Two British academics asserted just last week that challenging “corporate powers” is central to the noble green cause. And to environmentalists and food activists, Monsanto represents everything that is objectionable about corporatized, industrial agriculture. As Pollan put it in his New York Times Magazine piece, “The fight over labeling G.M. food is not foremost about food safety or environmental harm, legitimate though these questions are. The fight is about the power of Big Food.”

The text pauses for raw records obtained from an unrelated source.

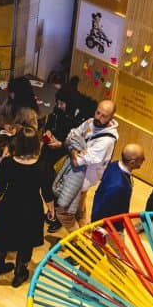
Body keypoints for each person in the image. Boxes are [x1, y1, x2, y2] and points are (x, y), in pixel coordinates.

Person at [0, 133, 50, 286]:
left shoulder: (7, 163)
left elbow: (0, 186)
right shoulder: (42, 166)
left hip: (10, 204)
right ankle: (19, 274)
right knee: (26, 242)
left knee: (3, 236)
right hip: (31, 207)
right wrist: (51, 210)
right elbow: (47, 192)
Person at [53, 99, 119, 230]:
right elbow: (72, 135)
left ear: (111, 118)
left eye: (104, 116)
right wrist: (76, 148)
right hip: (77, 174)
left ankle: (77, 239)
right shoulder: (90, 122)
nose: (98, 118)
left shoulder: (106, 141)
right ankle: (84, 227)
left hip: (85, 178)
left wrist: (73, 148)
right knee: (80, 204)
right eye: (98, 113)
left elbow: (77, 161)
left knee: (63, 213)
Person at [90, 143, 147, 222]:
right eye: (142, 159)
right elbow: (104, 207)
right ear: (132, 163)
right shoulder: (119, 186)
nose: (144, 160)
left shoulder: (114, 164)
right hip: (110, 223)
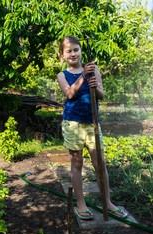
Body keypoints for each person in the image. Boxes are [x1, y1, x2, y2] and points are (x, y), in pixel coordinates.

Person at [57, 35, 128, 220]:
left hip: (92, 123)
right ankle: (81, 204)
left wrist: (94, 85)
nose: (73, 54)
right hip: (73, 123)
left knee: (100, 163)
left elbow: (101, 95)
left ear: (80, 51)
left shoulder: (93, 68)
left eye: (76, 49)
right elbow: (70, 94)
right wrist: (83, 77)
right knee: (77, 163)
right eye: (69, 51)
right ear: (62, 55)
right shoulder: (62, 75)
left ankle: (108, 202)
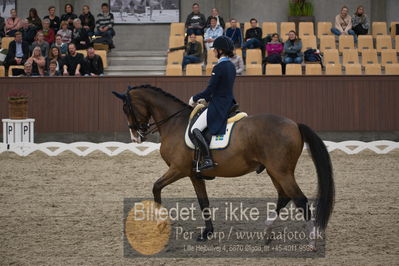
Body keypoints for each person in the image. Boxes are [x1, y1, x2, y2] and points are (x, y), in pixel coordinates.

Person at [188, 36, 237, 171]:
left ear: (220, 50)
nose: (213, 51)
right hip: (228, 101)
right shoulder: (231, 66)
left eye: (215, 49)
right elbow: (222, 88)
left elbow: (210, 89)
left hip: (218, 104)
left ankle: (208, 159)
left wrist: (195, 98)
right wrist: (206, 100)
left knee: (195, 129)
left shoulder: (219, 66)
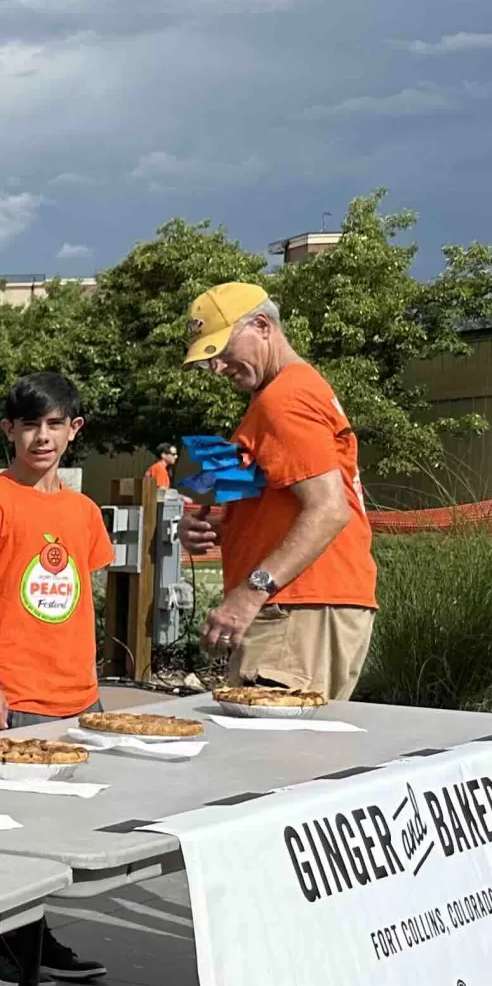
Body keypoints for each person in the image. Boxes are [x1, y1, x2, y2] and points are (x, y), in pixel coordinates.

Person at [0, 372, 113, 986]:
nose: (41, 436)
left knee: (58, 832)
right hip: (12, 693)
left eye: (54, 424)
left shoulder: (81, 509)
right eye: (28, 424)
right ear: (9, 430)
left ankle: (35, 936)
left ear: (74, 430)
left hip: (77, 695)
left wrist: (95, 687)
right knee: (7, 829)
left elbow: (77, 601)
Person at [179, 284, 377, 701]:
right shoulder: (296, 390)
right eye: (208, 358)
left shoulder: (283, 400)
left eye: (222, 350)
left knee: (268, 759)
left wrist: (248, 596)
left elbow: (327, 509)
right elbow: (301, 502)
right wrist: (224, 526)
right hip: (313, 607)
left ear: (263, 326)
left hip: (296, 610)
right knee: (302, 760)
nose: (217, 367)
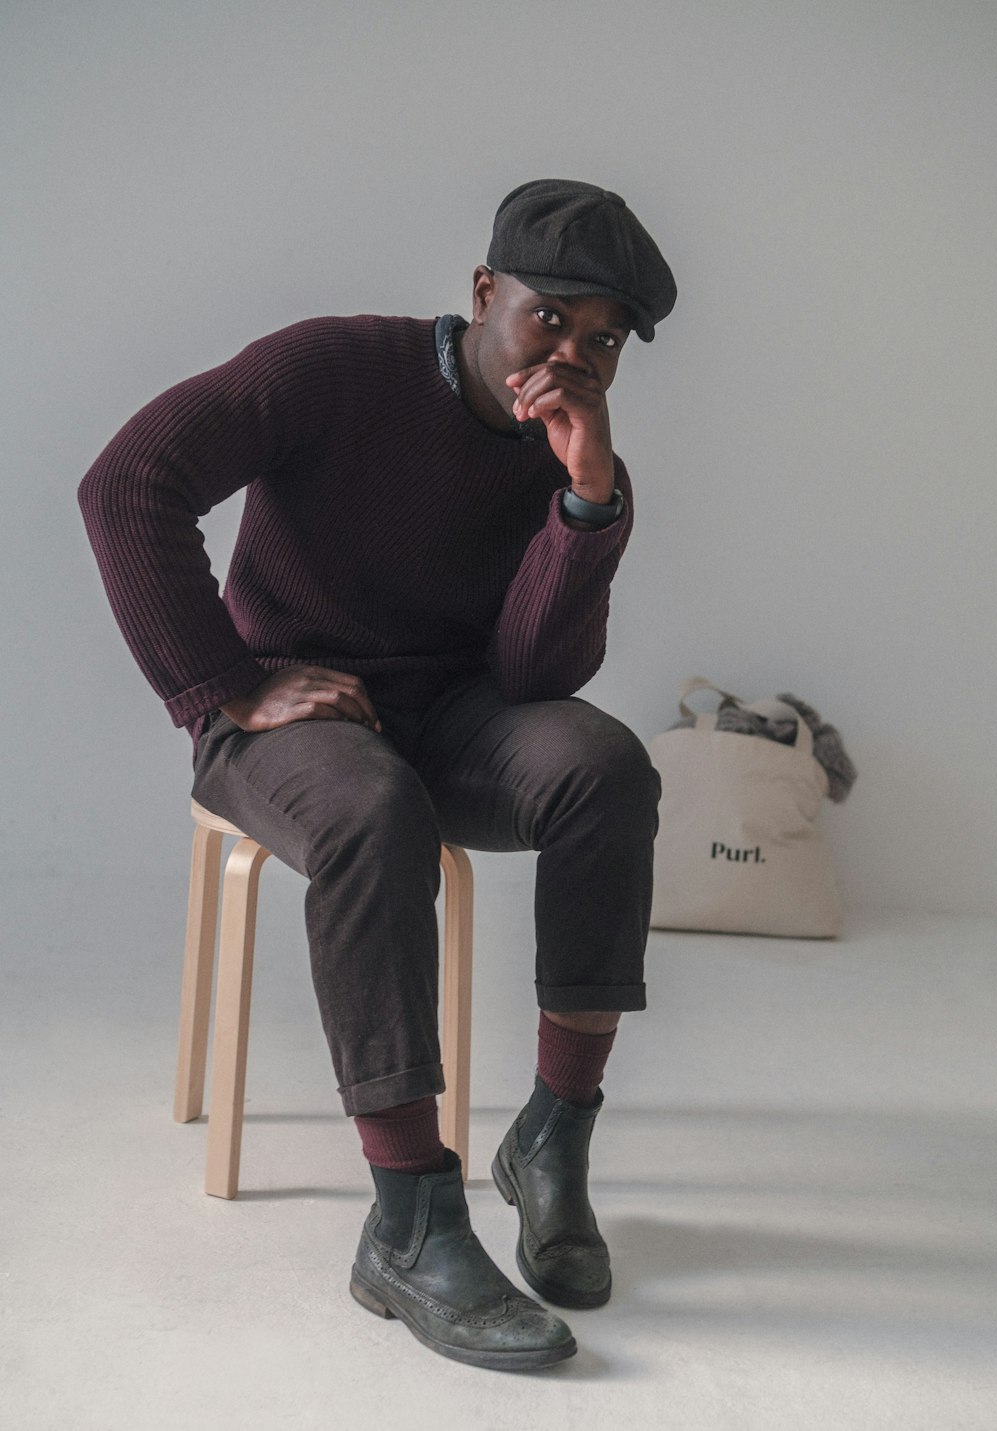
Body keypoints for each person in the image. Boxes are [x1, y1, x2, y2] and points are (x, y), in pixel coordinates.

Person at [78, 178, 677, 1371]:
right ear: (481, 292)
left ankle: (554, 1140)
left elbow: (529, 675)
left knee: (603, 764)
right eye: (548, 319)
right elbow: (129, 481)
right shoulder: (327, 370)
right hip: (291, 723)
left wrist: (586, 499)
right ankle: (408, 1216)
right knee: (370, 804)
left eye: (601, 341)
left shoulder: (571, 455)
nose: (569, 355)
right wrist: (224, 686)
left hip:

Without subtly stoking ignorant fears about GM food, there would be no way to mobilize the fight against Monsanto and what it stands for. Pollan thinks that Proposition 37 is “something capable of frightening politicians and propelling its concerns onto the national agenda.” But capitalizing on irrational fear isn’t a good long-term political strategy. People eventually tune out or start to question your credibility, which is what has happened to the environmental movement. Decades of catastrophic predictions about legitimate ecological threats has cost environmentalists much of the political capital they accrued in the 1960s and ’70s and lost them the support of one-time enthusiasts. George Monbiot, one of the U.K.’s most prominent environmental writers, recently concluded that “the environmental movement to which I belong has done more harm to the planet’s living systems than climate change deniers have ever achieved.”

Like Monbiot with nuclear power, some foodies have cottoned onto the exaggerations of anti-GMO activists.* Let’s hope others wake up to the cynical tactics of Proposition 37’s champions before they squander the food movement’s political potential.

Clarification, Nov. 6, 2012: This article failed to make it clear that George Monbiot’s criticism of the environmental movement was based on the movement’s anti-nuclear campaigning, not anti-GMO campaigning. (Return to the updated sentence.)